Gives the contents of the input document at the given index, both visible and non-visible. It is intended to be used only by SourcePositions.

PRECONDITION: index < this._documentsNames.length (not verified)

As it is a protected operation, it is not expectable to receive invalid indexes. It is not taken into account which are the results if that happens.

Parameters

index: number

Returns string

_peek

_peek(): string

Returns the next character in the reader.

Returns string

_visibleDocumentContentsAt

_visibleDocumentContentsAt(index): string

Gives the contents of the visible input document at the given index. It is intended to be used only by SourcePositions.

PRECONDITION: index < this._documentsNames.length (not verified).
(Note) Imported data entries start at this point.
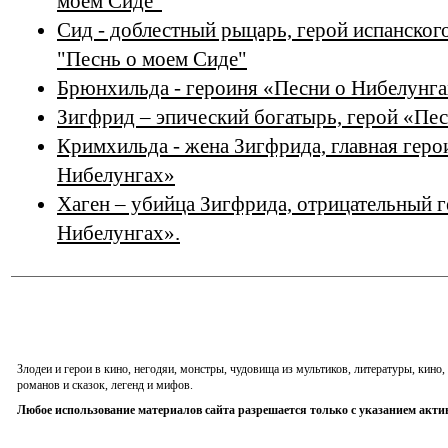
моем Сиде"
Сид - доблестный рыцарь, герой испанског
"Песнь о моем Сиде"
Брюнхильда - героиня «Песни о Нибелунга
Зигфрид – эпический богатырь, герой «Пе
Кримхильда - жена Зигфрида, главная геро
Нибелунгах»
Хаген – убийца Зигфрида, отрицательный 
Нибелунгах».
Злодеи и герои в кино, негодяи, монстры, чудовища из мультиков, литературы, кин
романов и сказок, легенд и мифов.
Любое использование материалов сайта разрешается только с указанием акти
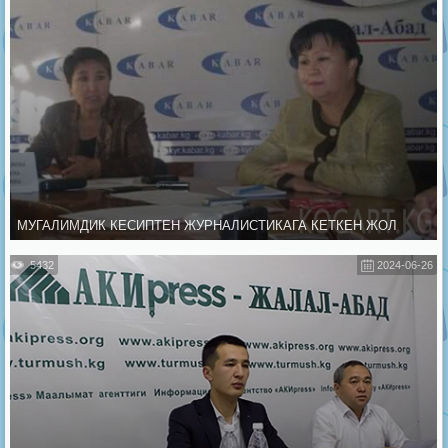
МУГАЛИМДИК КЕСИПТЕН ЖУРНАЛИСТИКАГА КЕТКЕН ЖОЛ
5432
2024-06-26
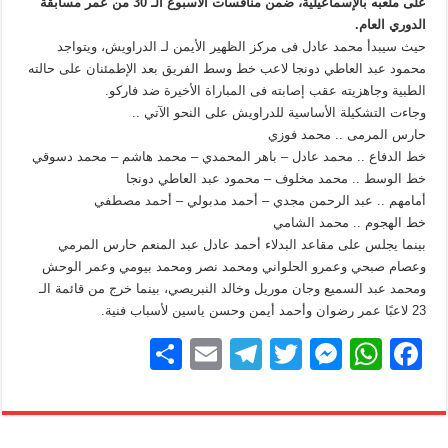
على ملعبه بالإسماعيلية، ضمن منافسات الأسبوع الـ 30 من عمر مسابقة
الدوري العام.
حيث سيبدأ محمد عادل فى مركز الظهير الأيمن لـ الدراويش، ويتواجد
محمود عبد العاطي دونجا لاعب خط وسط الفريق بعد الإطمئنان على حالته
الطبية وجاهزيته عقب إصابته فى المباراة الأخيرة ضد فاركو.
وجاءت التشكيلة الأساسية للدراويش على النحو الآتي ..
حارس المرمى .. محمد فوزي
خط الدفاع .. محمد عادل – باهر المحمدي – محمد هاشم – محمد دسوقي
خط الوسط .. محمد مخلوف – محمود عبد العاطي دونجا
أمامهم .. عبد الرحمن مجدي – أحمد مدبولي – أحمد مصطفي
خط الهجوم .. محمد الشامي
بينما يجلس على مقاعد البدلاء أحمد عادل عبد المنعم حارس المرمي
وعصام صبحي وعمرو الحلواني ومحمد نصر ومحمد بيومي وعمر الوحش
ومحمد عبد السميع وجان موريل وخالد النبريصي، بينما خرج من قائمة الـ
23 لاعبًا عمر رضوان وأحمد أيمن وحسن ياسين لأسباب فنية.
S
E
T
T
M
W
F
h
m
el
wi
e
h
a
ar
ail
e
tt
ss
at
c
As it is a protected operation, it is not expectable to receive invalid indexes. It is not taken into account which are the results if that happens.

Parameters

index: number

Returns string

Properties (Static)

Static Readonly

defaultDocumentNamePrefix

defaultDocumentNamePrefix: string = 'doc'

The string to use as a name for unnamed input documents. It is intended to be used only by instances.

Static Readonly

UnknownPosition

UnknownPosition: SourcePosition = ...

A special position indicating that the position is not known.